● **Consignes**:
1. Relevez toutes les personnes nommées dans l'extrait sur les photographies de Paris par Charles Marville, légende de l'image comprise.
2. D'après l'extrait sur les photographies de Paris par Charles Marville, quelle évolution les temps de pose ont-ils connue entre 1865 et 1878 ?

● **Extrait fourni**:
*****

De 1865 à 1878, Charles Marville est chargé par la Ville de Paris de photographier le Vieux Paris avant, pendant et après sa transformation en ville moderne. Cela fait de cet ouvrage non seulement le témoin de l’importante métamorphose urbaine de la ville, mais aussi de l’histoire de la photographie. Lorsque Marville commence à prendre des photographies de Paris, à la demande de la Commission historique de la ville créée par Haussmann, ce média n’en est encore qu’à ses débuts. À la fin de son mandat en 1878, la technologie a connu un bond important, les temps de pose nécessaires passant de plusieurs minutes à quelques secondes.
La rue de la Tonnellerie – 1865. Source : ©Patrice de Moncan-Les Éditions du Mécène
Certains historiens et témoins de l’époque regrettent ce geste urbain d’envergure, contesté à cause des sacrifices qu’il a entraînés, notamment la disparition d’un Paris médiéval « attachant et poétique ». Émile Zola dans son roman La Curée dénonce des principes démocratiques bafoués et des manœuvres financières douteuses. Bref, le débat se poursuit.

*****

Entrées de données extraites
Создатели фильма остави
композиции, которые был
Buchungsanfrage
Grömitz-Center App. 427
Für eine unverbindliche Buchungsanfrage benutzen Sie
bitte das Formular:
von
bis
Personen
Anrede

*****

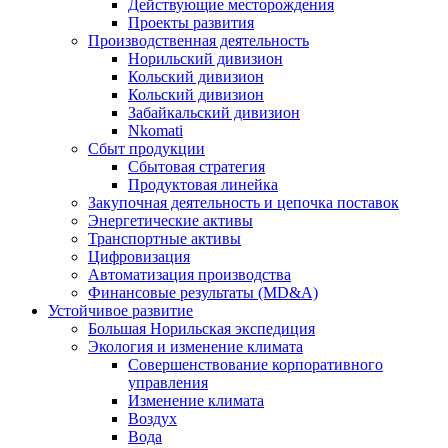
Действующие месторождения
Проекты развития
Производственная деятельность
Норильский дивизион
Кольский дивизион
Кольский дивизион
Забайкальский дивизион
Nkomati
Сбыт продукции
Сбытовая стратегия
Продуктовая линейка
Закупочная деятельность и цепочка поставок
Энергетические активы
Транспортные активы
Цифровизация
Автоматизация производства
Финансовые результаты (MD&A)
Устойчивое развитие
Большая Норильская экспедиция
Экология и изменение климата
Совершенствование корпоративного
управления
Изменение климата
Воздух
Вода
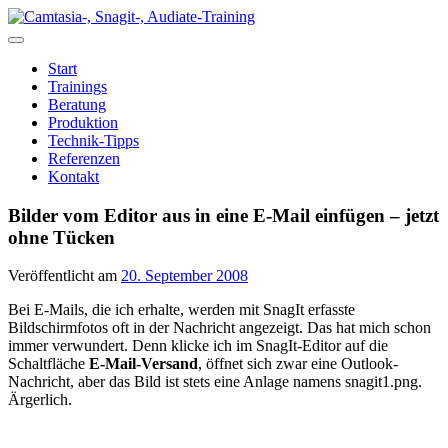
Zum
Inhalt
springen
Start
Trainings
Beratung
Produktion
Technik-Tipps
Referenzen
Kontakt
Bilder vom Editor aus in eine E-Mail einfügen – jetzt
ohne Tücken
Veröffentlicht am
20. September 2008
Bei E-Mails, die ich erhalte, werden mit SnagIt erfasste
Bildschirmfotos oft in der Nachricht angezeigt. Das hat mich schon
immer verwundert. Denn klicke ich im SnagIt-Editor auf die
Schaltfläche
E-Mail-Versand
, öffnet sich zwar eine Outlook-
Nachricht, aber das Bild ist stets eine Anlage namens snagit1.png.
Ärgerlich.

*****

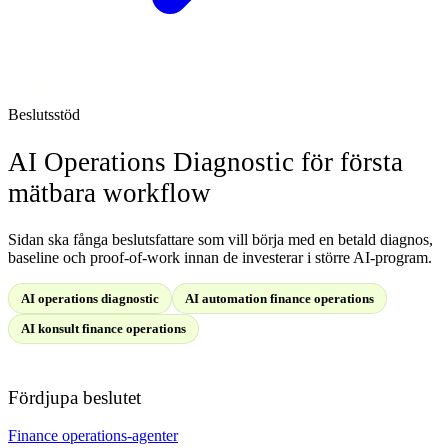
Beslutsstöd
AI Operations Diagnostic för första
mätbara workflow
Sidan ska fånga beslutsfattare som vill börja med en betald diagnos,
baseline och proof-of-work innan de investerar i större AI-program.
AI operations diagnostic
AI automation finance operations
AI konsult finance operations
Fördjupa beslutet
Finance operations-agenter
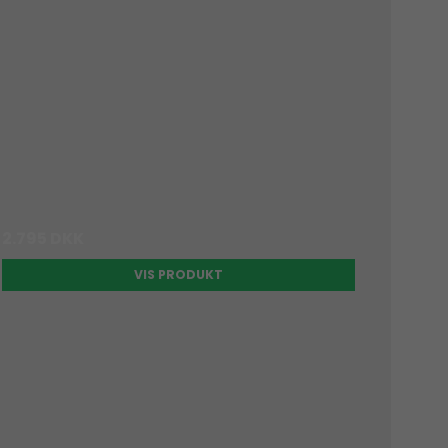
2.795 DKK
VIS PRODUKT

*****

● **Corrigé**:
1. Charles Marville, Haussmann, Patrice de Moncan, Émile Zola

2. Ils sont passés de plusieurs minutes à quelques secondes.